London's financial markets experienced a day of mixed fortunes on Thursday, with the FTSE 100 index managing a modest gain while the FTSE 250 declined, as investors globally digested the US Federal Reserve's latest monetary policy decision and a fresh outburst of criticism from former President Donald Trump.
Trump's Scathing Attack on Fed Chair Powell
In a post on his Truth Social platform, Donald Trump launched a vehement attack on Federal Reserve Chair Jerome Powell, labelling him a "moron" and criticising the central bank's decision to maintain interest rates. "Jerome 'Too Late' Powell again refused to cut interest rates, even though he has absolutely no reason to keep them so high," Trump wrote, demanding immediate and substantial rate reductions. This intervention came after the Fed's Wednesday vote, which saw a 10-2 decision to keep the benchmark lending rate unchanged.
London Market Performance
The FTSE 100 index closed up 17.33 points, or 0.2%, at 10,171.76, demonstrating resilience amid the transatlantic tensions. However, the FTSE 250 ended down 122.19 points, or 0.5%, at 23,268.44, and the AIM all-share index closed down 7.17 points, or 0.9%, at 824.92, indicating broader pressure on mid-cap and smaller companies.
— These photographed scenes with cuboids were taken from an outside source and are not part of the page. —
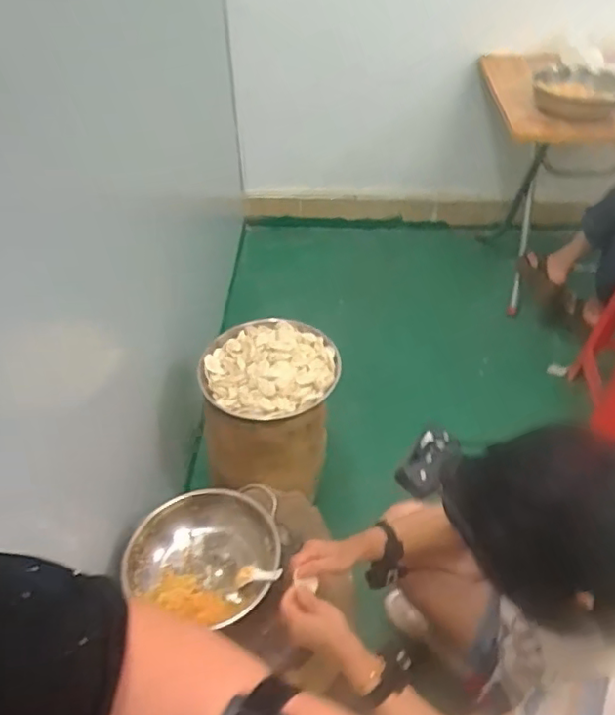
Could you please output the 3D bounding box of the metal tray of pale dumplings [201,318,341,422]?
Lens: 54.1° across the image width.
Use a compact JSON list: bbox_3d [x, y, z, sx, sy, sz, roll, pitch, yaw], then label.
[{"bbox_3d":[-0.085,0.016,1.345,0.304,0.063,0.276,-5,42,-4],"label":"metal tray of pale dumplings"}]

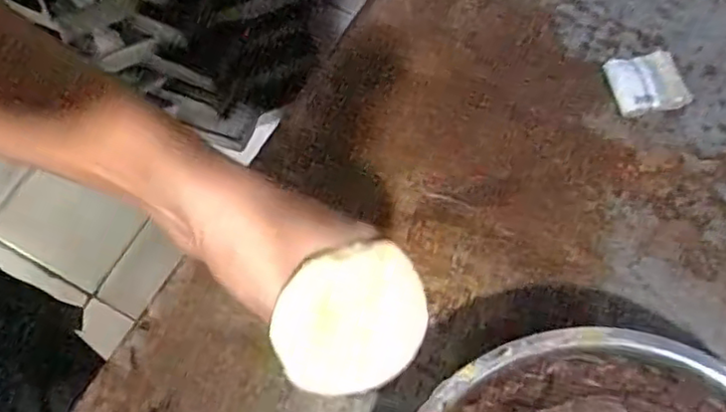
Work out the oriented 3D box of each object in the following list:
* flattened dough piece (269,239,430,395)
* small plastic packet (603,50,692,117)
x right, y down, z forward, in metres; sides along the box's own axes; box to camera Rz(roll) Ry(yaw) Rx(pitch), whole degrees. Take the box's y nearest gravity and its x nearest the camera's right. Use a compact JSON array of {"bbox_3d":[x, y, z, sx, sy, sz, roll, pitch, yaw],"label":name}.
[{"bbox_3d":[-0.006,0.056,0.326,0.075,0.007,0.068,-15,99,-17],"label":"flattened dough piece"},{"bbox_3d":[0.310,-0.133,0.730,0.077,0.014,0.068,-10,68,-7],"label":"small plastic packet"}]

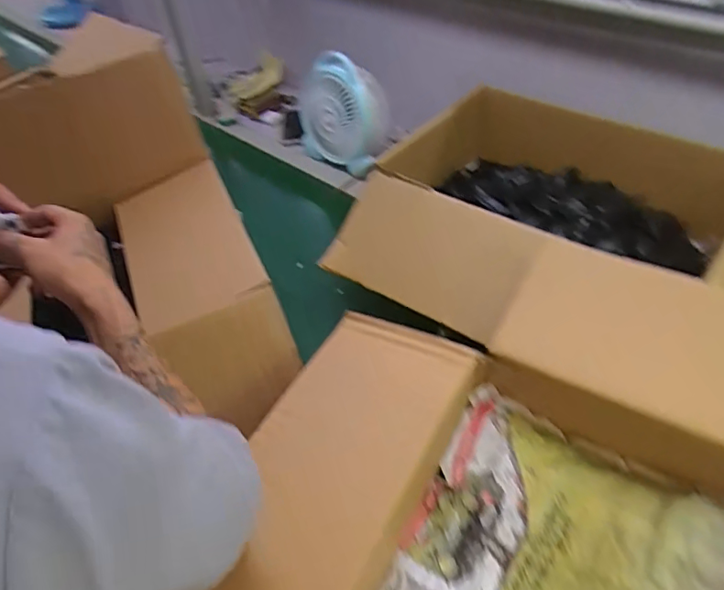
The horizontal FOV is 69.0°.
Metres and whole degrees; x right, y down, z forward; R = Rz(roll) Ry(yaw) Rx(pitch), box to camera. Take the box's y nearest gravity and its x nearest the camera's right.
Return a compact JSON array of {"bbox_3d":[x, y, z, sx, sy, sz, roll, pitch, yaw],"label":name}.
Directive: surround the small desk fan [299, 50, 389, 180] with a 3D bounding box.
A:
[{"bbox_3d":[-0.049,-0.422,1.235,0.191,0.272,0.135,-8,47,-2],"label":"small desk fan"}]

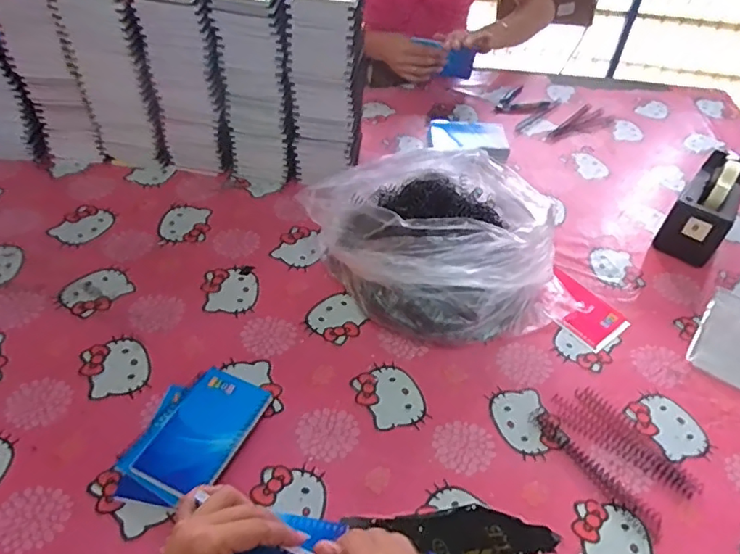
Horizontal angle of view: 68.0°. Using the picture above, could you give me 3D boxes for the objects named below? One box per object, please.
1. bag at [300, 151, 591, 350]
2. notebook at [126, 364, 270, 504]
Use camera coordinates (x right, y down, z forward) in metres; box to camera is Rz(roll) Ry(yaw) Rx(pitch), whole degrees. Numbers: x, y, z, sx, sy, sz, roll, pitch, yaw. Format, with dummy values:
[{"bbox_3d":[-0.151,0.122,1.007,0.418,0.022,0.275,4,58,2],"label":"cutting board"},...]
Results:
[{"bbox_3d":[0.095,-0.048,0.708,0.265,0.150,0.267,-22,52,-23],"label":"bag"},{"bbox_3d":[-0.171,0.157,0.570,0.088,0.016,0.136,16,45,20],"label":"notebook"}]

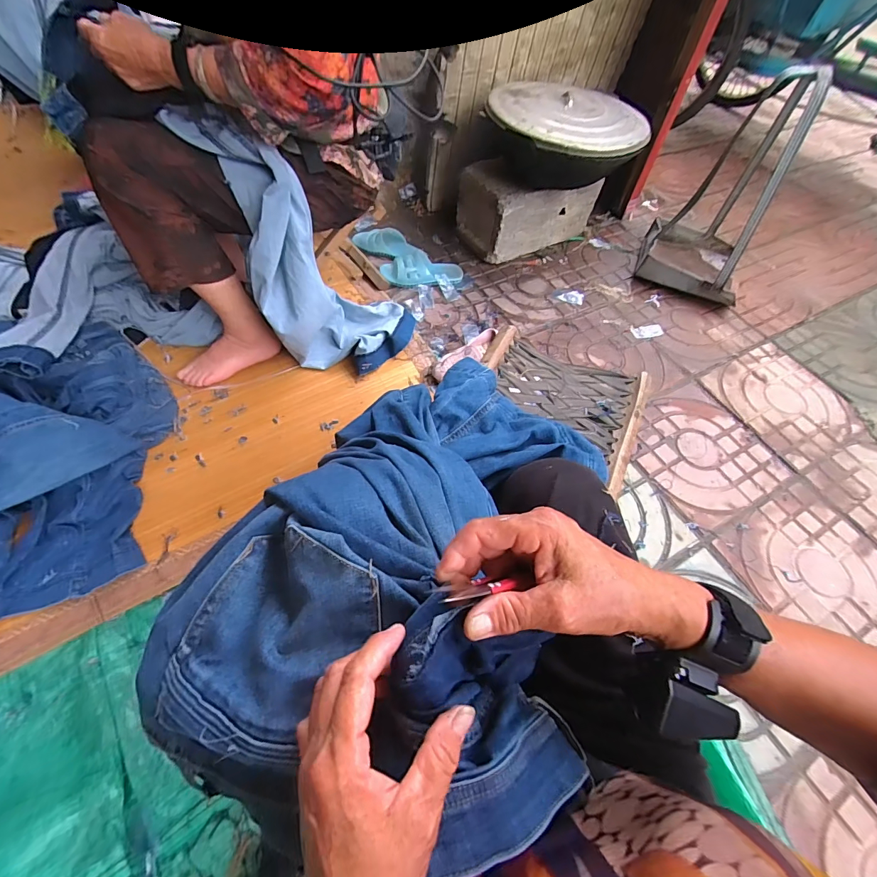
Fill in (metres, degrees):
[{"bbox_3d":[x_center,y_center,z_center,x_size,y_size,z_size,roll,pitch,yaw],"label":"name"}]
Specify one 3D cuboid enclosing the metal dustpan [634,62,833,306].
[{"bbox_3d":[0.761,-0.637,1.058,0.272,0.495,0.309,28,60,13],"label":"metal dustpan"}]

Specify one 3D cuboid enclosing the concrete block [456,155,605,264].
[{"bbox_3d":[0.261,-0.686,1.206,0.370,0.207,0.191,-24,63,-18],"label":"concrete block"}]

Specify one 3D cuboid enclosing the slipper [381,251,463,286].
[{"bbox_3d":[-0.042,-0.459,1.122,0.223,0.053,0.089,-7,59,-9],"label":"slipper"}]

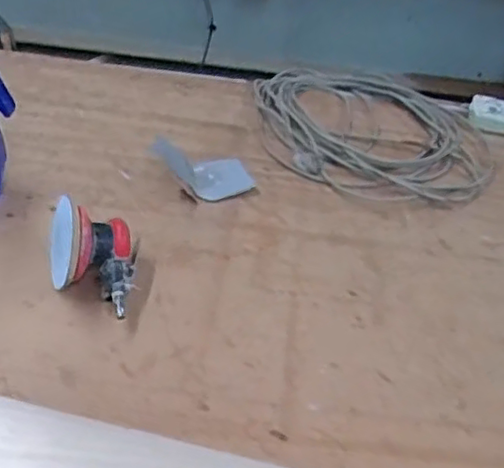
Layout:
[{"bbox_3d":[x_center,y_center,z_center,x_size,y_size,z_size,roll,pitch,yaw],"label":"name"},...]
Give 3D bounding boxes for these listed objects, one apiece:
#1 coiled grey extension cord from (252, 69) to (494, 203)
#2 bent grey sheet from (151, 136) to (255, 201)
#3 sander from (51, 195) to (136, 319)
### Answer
[{"bbox_3d":[0.207,-0.186,1.135,0.423,0.034,0.349,16,43,9],"label":"coiled grey extension cord"},{"bbox_3d":[-0.073,-0.098,0.964,0.148,0.046,0.090,0,43,-8],"label":"bent grey sheet"},{"bbox_3d":[-0.198,0.028,0.772,0.109,0.096,0.134,2,43,-6],"label":"sander"}]

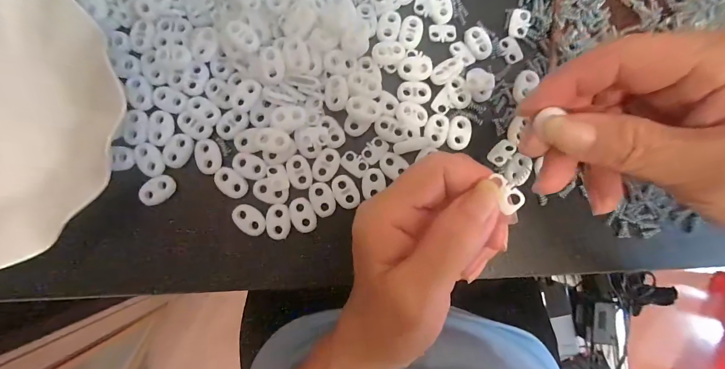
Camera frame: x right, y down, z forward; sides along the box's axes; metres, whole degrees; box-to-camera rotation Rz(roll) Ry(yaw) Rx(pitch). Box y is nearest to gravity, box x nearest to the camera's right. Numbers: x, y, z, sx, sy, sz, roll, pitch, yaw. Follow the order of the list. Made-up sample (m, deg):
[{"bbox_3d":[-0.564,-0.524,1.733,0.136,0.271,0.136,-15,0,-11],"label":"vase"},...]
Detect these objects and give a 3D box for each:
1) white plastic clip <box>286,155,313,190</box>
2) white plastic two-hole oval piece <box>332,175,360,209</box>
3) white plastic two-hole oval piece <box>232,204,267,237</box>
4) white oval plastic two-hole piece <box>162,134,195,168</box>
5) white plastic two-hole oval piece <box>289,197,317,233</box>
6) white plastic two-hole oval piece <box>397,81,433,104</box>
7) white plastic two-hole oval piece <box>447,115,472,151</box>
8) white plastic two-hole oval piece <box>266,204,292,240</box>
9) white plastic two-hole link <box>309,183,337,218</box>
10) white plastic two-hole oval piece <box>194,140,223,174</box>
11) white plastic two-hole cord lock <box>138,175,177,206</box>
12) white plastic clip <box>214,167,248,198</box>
[{"bbox_3d":[-0.040,-0.008,0.206,0.014,0.004,0.022,-19,88,-3],"label":"white plastic clip"},{"bbox_3d":[-0.011,0.005,0.208,0.015,0.004,0.022,-26,88,-4],"label":"white plastic two-hole oval piece"},{"bbox_3d":[-0.071,0.022,0.202,0.023,0.004,0.015,42,86,1],"label":"white plastic two-hole oval piece"},{"bbox_3d":[-0.118,-0.022,0.205,0.016,0.004,0.022,32,86,0],"label":"white oval plastic two-hole piece"},{"bbox_3d":[-0.038,0.019,0.204,0.015,0.004,0.022,-28,88,-4],"label":"white plastic two-hole oval piece"},{"bbox_3d":[0.034,-0.061,0.214,0.022,0.004,0.014,5,86,-2],"label":"white plastic two-hole oval piece"},{"bbox_3d":[0.064,-0.034,0.214,0.016,0.004,0.022,9,86,-2],"label":"white plastic two-hole oval piece"},{"bbox_3d":[-0.053,0.024,0.203,0.015,0.004,0.022,-3,87,-2],"label":"white plastic two-hole oval piece"},{"bbox_3d":[-0.026,0.010,0.206,0.014,0.004,0.022,-24,88,-3],"label":"white plastic two-hole link"},{"bbox_3d":[-0.099,-0.018,0.204,0.015,0.004,0.022,-13,87,-3],"label":"white plastic two-hole oval piece"},{"bbox_3d":[-0.130,0.003,0.204,0.021,0.006,0.015,-44,89,-4],"label":"white plastic two-hole cord lock"},{"bbox_3d":[-0.084,-0.001,0.204,0.023,0.004,0.015,44,86,1],"label":"white plastic clip"}]

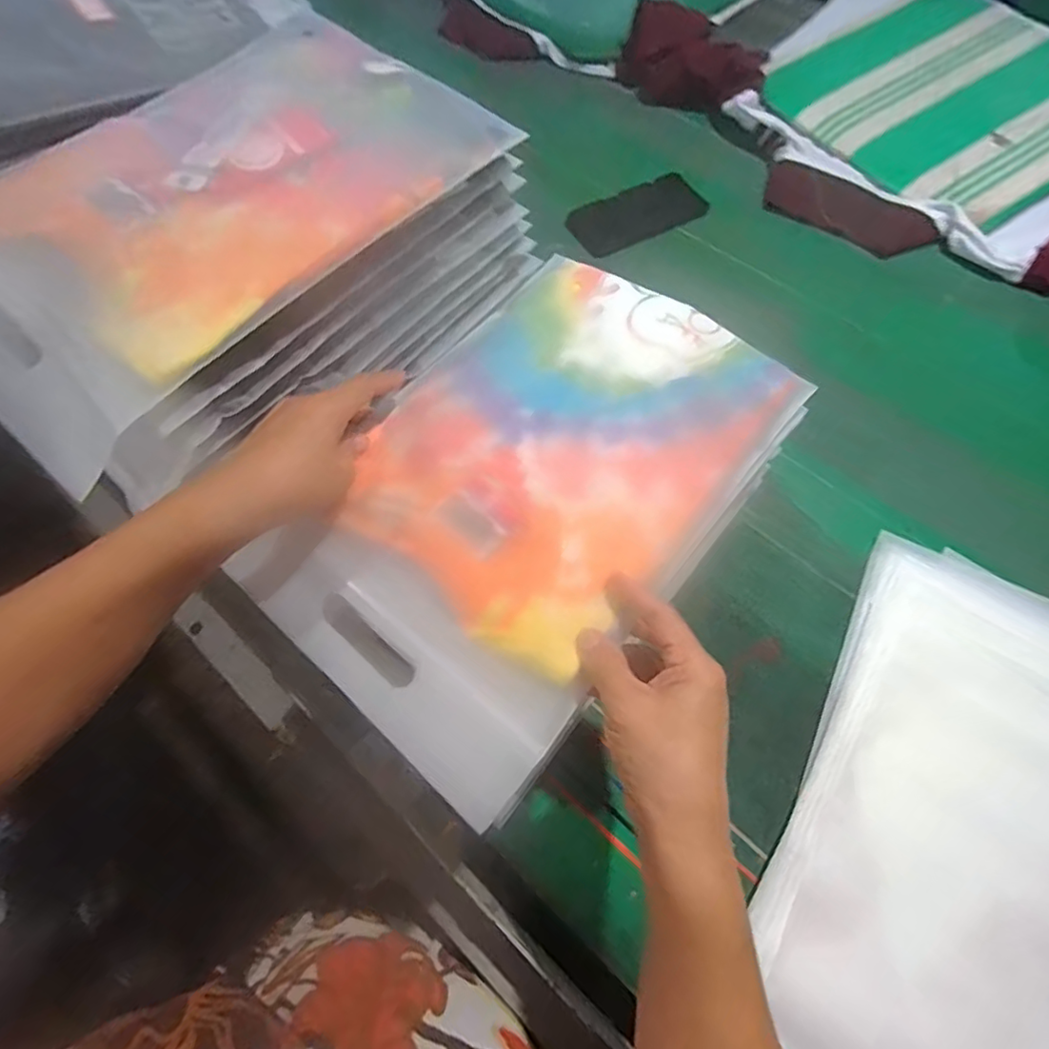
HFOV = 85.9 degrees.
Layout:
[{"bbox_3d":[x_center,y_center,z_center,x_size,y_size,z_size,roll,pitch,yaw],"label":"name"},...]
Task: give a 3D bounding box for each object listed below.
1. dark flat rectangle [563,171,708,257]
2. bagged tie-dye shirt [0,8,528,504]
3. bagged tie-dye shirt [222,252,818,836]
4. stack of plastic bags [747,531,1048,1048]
[{"bbox_3d":[0.137,-0.379,0.693,0.160,0.016,0.077,-27,67,-11],"label":"dark flat rectangle"},{"bbox_3d":[-0.218,-0.220,0.366,0.246,0.035,0.353,40,76,17],"label":"bagged tie-dye shirt"},{"bbox_3d":[0.003,-0.033,0.384,0.229,0.025,0.355,36,71,16],"label":"bagged tie-dye shirt"},{"bbox_3d":[0.319,0.239,0.379,0.271,0.022,0.435,31,70,14],"label":"stack of plastic bags"}]

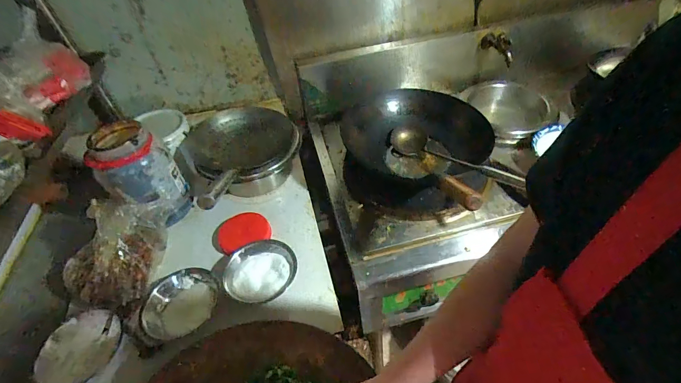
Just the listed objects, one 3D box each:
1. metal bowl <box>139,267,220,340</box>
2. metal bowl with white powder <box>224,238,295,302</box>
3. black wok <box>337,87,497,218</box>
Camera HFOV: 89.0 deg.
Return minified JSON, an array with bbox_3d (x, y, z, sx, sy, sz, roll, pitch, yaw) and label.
[{"bbox_3d":[-0.336,0.231,0.742,0.140,0.037,0.153,-4,46,4],"label":"metal bowl"},{"bbox_3d":[-0.181,0.175,0.786,0.154,0.037,0.151,-4,46,4],"label":"metal bowl with white powder"},{"bbox_3d":[0.224,-0.123,0.957,0.423,0.129,0.401,-4,46,4],"label":"black wok"}]

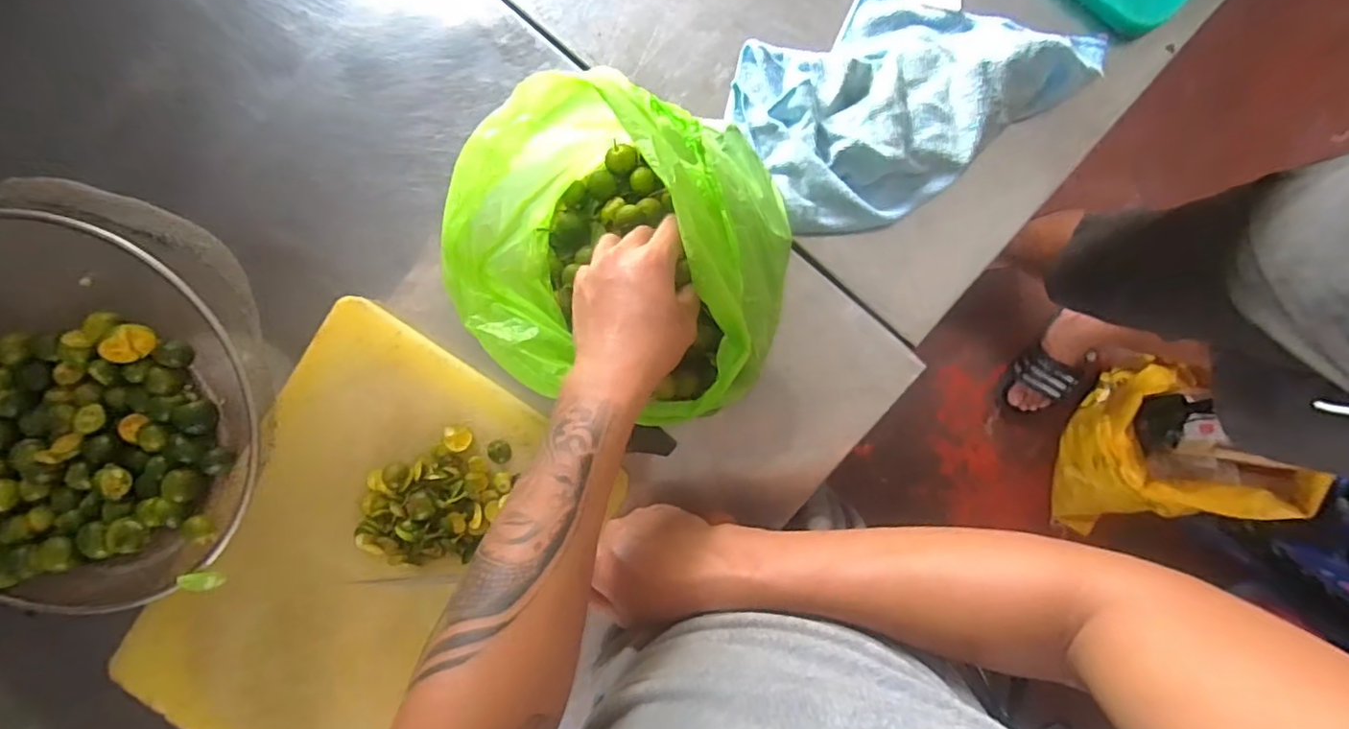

Notable Movers on UK Indices
On the FTSE 250, Mecca bingo owner Rank Group, based in Maidenhead, Berkshire, saw its shares dip 1.0%. The company reported a pre-tax profit of £23.9 million for the six months to December 31, a 19% decrease year-on-year, though revenue rose 4.5% to £420.0 million. Rank declared an interim dividend per share of 1.00 pence, a 54% increase from 0.65p, and maintained its full-year expectations.
On AIM, Ashtead Technology fell 0.4%, influenced by weaker results from US peer United Rentals, which reported quarterly sales slightly below analyst estimates. Meanwhile, International Paper Co dropped 8.3% in London following its announcement to split into two separate companies for North America and EMEA regions, and reporting a substantial net loss for 2025 due to acquisition costs.
European and US Market Context
European equities showed divergence, with the CAC 40 in Paris closing up 0.1%, while the DAX 40 in Frankfurt ended down 2.1%. In the US, stocks were lower: the Dow Jones Industrial Average fell 0.3%, the S&P 500 dropped 1.0%, and the Nasdaq Composite declined 2.0%. Tech giant Microsoft plunged 12% despite better-than-expected quarterly results, due to weaknesses in its More Personal Computing division, whereas Meta Platforms surged 7.8% on strong advertising revenue and optimistic guidance.
Currency and Commodity Movements
The pound strengthened to 1.3797 US dollars at the London close, up from 1.3778 dollars on Wednesday. The euro also rose to 1.1950 dollars from 1.1935 dollars. Against the Japanese yen, the dollar weakened to 152.87 yen from 153.63 yen. In commodities, Brent crude oil increased to $69.40 a barrel from $68.01, while gold edged lower to $5,256.30 an ounce from $5,282.35.
Key Gainers and Losers on the FTSE 100
The biggest risers on the FTSE 100 included 3i Group, Anglo American, Metlen Energy & Metals, Diageo, and Rio Tinto. Conversely, the largest fallers were Ashtead Group, Sage, Autotrader, Relx, and Fresnillo, reflecting sector-specific pressures and broader market sentiment.
Looking Ahead: Economic and Corporate Calendar
Friday's economic calendar features GDP figures from France and Germany, with Germany also releasing CPI, unemployment, and trade data. The US will publish PPI data, and the UK is set to report mortgage approvals. On the corporate front, Airtel Africa is scheduled to release its third-quarter results, providing further insights into market dynamics.
This mixed trading session underscores the ongoing sensitivity of global markets to central bank policies and political commentary, with London's benchmarks navigating a complex landscape of corporate earnings, currency fluctuations, and international economic indicators.